My brother has a blog. It is in this cool community site that his church has launched. It is sort of like a Facebook-style social networking thing. When I get time, I'm going to learn more about it and see if it might work at our church, too. I jointed their community yesterday so that I could post snide comments and random jibes, and I really like the vibe and feel of it. Check him out and read about his self-diagnosed obsessive-compulsive approach to writing (or not-writing). Heh.
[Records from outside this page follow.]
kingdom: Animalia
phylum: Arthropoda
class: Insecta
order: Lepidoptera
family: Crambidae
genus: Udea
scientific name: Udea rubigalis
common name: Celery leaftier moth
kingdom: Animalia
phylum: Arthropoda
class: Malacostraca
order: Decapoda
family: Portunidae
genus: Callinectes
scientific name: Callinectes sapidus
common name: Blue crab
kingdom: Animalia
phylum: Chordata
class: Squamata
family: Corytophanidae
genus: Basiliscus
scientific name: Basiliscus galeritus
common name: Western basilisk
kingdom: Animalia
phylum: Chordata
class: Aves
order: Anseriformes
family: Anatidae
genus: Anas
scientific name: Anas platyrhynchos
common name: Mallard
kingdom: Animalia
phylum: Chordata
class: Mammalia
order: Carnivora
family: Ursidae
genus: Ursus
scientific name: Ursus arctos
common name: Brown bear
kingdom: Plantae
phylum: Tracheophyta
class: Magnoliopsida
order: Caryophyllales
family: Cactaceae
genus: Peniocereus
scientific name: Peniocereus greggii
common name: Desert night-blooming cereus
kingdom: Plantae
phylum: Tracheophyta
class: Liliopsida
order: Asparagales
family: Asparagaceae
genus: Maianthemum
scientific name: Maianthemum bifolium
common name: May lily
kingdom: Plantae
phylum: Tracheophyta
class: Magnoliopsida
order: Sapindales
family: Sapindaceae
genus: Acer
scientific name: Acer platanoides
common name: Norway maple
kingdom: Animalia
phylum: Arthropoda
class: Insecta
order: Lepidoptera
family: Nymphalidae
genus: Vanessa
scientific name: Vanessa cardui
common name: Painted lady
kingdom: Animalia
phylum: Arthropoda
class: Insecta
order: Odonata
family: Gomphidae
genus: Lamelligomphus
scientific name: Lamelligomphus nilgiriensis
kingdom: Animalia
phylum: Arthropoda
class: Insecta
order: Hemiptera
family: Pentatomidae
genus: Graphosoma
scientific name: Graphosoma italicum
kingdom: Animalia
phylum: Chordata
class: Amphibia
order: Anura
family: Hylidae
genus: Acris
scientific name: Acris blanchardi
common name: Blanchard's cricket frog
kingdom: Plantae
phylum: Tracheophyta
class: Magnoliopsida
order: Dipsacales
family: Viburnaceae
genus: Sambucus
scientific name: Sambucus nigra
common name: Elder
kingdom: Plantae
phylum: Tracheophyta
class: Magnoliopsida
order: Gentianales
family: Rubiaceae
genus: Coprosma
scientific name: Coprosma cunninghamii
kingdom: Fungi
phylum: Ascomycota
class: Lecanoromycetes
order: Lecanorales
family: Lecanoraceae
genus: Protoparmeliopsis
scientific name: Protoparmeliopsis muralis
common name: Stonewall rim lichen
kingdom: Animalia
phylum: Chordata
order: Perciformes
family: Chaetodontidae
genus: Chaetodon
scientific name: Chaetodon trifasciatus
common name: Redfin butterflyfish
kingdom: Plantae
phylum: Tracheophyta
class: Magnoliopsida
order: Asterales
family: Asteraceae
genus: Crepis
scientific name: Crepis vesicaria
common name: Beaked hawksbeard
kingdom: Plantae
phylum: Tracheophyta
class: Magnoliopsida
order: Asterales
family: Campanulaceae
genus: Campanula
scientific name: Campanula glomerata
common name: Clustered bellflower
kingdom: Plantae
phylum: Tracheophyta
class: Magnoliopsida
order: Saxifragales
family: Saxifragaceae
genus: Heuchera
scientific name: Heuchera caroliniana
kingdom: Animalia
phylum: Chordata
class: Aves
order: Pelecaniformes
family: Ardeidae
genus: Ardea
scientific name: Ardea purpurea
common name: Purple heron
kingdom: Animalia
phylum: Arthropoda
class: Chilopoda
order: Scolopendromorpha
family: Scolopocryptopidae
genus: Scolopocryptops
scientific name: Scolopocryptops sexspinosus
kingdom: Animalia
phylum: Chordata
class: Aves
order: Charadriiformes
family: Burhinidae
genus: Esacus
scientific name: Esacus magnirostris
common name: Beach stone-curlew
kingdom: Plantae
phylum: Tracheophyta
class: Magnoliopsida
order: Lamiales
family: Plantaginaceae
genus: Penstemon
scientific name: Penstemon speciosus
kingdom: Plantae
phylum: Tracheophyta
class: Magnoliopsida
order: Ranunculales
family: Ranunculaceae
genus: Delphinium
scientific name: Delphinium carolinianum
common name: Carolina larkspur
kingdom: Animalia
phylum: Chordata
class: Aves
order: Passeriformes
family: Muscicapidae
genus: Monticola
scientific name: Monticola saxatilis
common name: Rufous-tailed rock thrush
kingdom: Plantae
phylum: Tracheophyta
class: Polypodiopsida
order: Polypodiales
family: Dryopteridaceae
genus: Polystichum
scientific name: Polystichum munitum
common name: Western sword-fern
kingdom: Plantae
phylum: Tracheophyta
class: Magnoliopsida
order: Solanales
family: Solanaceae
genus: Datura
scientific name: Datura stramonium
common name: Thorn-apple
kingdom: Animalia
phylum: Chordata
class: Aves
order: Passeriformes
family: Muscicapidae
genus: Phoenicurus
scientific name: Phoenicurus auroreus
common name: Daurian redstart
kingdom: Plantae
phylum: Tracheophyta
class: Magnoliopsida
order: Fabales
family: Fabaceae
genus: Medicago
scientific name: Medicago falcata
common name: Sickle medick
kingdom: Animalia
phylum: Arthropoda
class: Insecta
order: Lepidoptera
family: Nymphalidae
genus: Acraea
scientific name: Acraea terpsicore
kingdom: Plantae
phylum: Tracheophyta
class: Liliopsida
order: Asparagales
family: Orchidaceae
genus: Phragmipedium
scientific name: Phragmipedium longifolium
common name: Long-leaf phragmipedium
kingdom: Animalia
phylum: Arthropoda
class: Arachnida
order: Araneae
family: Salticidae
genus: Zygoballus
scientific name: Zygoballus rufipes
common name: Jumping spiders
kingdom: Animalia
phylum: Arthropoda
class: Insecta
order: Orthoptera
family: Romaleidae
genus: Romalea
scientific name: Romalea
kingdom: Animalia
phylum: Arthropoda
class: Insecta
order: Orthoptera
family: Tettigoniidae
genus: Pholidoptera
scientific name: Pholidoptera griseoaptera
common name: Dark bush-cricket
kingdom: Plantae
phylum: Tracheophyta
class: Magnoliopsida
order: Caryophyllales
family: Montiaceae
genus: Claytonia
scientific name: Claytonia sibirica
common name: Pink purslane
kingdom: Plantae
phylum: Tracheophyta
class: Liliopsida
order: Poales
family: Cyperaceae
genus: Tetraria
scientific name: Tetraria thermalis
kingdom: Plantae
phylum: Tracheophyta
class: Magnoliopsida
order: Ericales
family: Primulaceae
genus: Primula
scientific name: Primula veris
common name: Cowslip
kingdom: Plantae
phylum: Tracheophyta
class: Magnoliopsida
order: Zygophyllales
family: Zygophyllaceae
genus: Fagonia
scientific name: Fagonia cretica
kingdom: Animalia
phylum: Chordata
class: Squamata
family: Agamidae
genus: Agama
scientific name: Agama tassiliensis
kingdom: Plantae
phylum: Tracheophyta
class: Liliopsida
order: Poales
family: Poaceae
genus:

Today I am neck deep in putting together a training presentation on A/V systems for worship that I will be conducting at a local church this evening. I'm looking forward to it. I used to do this kind of thing a lot, some 10 years ago or so. Training volunteers in this area of ministry is very satisfying. It is a balance of 50% basic audio technical info and 50% relational servant/leadership info.
At church this past weekend, my son Jordan, with our worship team, led a song during the offertory called "The Blessing", by John Waller. The response of the congregation was astounding and inexplicable. He did do a great job, playing piano and singing, and it is an effective, powerful song, expertly arranged by our worship director. But the outpouring of emotion surprised us all. Jordan has played on our teams for years and is a very gifted musician, but this is the first time he sang the lead as a soloist. That was really the only difference this week and, still, that doesn't explain the weeping, the effusive affirmations, the hugs from strangers, the people calling us at 7:15 AM the next day just to tell us how moved they were by that song. Nancy, who works at our church, said staff and congregants alike were all still talking about it on Monday.
The funny thing is, JP actually didn't even know for sure that he was singing that song until last Friday, the day before the first service. Also, Nancy and I have always known he could sing and play, so we just assumed that he would give it his best shot and that he'd probably do well. He does have a knack for that. Sure, we were proud of him but, honestly, for us, it was kind of routine. As a family, that's kind of what we do and have always done...we go, we play and sing, we worship. And then we do it again next week.
But there was something different this time. The Kid was at the nexus of some kind of spiritual watershed event, I think. I don't have the answers, but I am intensely curious about what God is doing and what He is planning, both in the life of my son and in the life of our church.
I hope to have a video clip in a couple of days and, if I can figure out how, I'll post it.